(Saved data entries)
○ ○ ○ ○ ○ ○ ○
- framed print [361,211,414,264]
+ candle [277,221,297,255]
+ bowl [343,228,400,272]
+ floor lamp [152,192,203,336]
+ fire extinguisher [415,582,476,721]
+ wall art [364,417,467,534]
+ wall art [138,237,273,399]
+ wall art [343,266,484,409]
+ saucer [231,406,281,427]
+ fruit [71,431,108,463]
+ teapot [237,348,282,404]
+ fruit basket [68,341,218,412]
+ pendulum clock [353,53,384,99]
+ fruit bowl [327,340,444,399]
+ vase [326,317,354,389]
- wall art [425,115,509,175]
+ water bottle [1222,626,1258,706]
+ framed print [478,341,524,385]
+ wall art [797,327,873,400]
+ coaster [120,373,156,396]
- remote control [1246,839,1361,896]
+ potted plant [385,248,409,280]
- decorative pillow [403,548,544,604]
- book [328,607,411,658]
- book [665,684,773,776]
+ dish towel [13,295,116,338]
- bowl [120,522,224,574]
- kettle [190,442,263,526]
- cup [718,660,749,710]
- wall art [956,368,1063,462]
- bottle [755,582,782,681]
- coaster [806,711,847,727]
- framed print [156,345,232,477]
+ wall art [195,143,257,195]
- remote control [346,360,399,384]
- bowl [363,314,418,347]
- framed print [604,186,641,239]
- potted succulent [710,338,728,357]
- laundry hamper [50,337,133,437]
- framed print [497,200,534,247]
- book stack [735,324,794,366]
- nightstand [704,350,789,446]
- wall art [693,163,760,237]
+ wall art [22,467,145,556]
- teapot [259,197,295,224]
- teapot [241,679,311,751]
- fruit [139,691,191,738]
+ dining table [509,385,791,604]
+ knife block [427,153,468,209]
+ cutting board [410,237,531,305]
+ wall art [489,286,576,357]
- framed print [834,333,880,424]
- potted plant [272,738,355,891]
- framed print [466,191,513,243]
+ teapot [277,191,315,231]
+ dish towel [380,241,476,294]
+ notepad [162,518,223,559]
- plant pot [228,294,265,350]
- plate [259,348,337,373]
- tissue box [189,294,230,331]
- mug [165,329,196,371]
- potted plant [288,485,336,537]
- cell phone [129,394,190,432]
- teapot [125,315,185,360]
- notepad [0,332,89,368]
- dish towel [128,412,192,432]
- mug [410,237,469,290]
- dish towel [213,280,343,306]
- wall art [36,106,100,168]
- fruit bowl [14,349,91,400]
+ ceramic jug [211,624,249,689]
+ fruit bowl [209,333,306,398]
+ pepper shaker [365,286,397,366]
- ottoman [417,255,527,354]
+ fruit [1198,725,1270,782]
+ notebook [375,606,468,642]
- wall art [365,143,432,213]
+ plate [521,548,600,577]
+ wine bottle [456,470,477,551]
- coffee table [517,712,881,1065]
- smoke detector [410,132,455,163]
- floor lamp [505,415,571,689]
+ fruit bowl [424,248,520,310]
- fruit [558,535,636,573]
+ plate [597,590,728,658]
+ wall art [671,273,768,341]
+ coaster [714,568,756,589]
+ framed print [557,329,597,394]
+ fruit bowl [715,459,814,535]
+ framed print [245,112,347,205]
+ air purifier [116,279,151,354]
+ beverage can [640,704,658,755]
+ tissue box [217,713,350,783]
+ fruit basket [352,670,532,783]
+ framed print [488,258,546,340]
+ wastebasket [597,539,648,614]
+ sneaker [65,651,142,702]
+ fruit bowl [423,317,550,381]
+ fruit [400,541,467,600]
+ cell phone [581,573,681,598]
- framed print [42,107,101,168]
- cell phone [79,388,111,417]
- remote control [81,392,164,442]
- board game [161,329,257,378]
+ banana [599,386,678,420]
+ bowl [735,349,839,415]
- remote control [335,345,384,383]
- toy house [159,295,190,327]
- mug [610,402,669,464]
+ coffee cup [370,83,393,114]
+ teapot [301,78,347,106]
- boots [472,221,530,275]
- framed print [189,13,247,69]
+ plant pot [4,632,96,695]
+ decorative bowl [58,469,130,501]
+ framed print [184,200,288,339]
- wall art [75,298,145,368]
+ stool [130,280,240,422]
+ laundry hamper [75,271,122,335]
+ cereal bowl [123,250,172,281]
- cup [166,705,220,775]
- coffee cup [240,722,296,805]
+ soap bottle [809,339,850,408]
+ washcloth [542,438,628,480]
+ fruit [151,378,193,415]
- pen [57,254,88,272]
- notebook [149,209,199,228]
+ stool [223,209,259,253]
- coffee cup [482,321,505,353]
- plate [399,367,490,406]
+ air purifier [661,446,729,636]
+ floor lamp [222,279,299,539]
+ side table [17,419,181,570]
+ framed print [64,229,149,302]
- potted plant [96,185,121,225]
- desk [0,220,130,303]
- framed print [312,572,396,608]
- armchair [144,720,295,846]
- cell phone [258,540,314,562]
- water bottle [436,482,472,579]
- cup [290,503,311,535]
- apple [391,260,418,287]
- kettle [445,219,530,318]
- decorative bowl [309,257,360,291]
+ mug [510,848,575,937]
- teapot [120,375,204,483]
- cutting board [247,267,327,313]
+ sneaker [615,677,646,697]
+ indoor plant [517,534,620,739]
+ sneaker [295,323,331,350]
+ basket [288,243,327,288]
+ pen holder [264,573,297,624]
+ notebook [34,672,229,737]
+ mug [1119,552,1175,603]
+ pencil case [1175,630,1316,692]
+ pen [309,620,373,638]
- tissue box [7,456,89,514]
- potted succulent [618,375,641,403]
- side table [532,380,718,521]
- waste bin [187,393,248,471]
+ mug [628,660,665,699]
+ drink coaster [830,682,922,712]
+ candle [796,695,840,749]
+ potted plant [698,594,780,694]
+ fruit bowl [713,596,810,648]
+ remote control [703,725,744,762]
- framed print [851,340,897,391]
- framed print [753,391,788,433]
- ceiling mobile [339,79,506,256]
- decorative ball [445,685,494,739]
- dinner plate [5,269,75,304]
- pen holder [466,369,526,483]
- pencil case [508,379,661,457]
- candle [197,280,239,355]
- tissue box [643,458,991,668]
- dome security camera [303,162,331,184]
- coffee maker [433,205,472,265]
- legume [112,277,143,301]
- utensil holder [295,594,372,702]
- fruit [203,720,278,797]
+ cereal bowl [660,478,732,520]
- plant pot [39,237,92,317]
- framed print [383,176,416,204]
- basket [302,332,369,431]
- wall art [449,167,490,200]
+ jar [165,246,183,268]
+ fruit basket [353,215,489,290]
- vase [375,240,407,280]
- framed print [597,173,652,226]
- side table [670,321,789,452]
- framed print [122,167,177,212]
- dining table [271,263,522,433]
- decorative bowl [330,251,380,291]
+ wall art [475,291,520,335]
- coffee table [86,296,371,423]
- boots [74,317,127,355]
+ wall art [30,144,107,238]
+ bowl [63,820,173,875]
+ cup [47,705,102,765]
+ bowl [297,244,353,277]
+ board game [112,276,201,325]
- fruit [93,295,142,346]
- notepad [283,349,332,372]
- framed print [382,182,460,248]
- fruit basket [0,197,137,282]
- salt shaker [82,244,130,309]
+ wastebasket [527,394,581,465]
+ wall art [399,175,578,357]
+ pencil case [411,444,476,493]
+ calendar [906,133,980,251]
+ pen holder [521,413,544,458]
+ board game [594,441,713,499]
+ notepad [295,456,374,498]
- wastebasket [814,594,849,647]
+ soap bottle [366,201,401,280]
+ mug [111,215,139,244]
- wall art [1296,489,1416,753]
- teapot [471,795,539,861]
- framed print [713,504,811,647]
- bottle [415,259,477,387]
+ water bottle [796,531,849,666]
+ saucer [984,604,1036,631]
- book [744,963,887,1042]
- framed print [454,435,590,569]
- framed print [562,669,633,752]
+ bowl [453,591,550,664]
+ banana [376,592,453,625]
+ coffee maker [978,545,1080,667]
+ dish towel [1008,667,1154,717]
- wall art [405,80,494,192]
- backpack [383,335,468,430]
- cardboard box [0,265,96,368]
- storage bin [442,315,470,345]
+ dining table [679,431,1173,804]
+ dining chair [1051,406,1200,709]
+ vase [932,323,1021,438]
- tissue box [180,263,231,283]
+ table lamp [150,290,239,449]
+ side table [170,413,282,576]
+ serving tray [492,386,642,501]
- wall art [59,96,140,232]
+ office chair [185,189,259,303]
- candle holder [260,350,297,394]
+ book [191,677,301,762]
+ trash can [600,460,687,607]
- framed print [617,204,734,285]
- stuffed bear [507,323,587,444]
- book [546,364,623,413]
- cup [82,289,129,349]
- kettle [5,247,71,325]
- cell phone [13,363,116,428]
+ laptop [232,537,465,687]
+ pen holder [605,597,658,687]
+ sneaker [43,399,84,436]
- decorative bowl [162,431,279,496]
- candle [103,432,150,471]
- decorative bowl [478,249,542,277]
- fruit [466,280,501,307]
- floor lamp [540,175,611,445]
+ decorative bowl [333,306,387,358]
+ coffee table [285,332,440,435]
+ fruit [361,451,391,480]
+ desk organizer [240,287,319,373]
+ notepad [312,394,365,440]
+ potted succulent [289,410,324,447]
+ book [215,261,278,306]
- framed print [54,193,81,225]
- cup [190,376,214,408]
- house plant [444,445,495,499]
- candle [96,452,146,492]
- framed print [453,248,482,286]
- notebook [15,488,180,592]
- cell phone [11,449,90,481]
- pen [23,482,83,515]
○ ○ ○ ○ ○ ○ ○
WHAT IS BEING ASKED: Taking every line of the records above into account, tally those that contain "cell" and give only the total.

SOLUTION TO THE PROBLEM: 6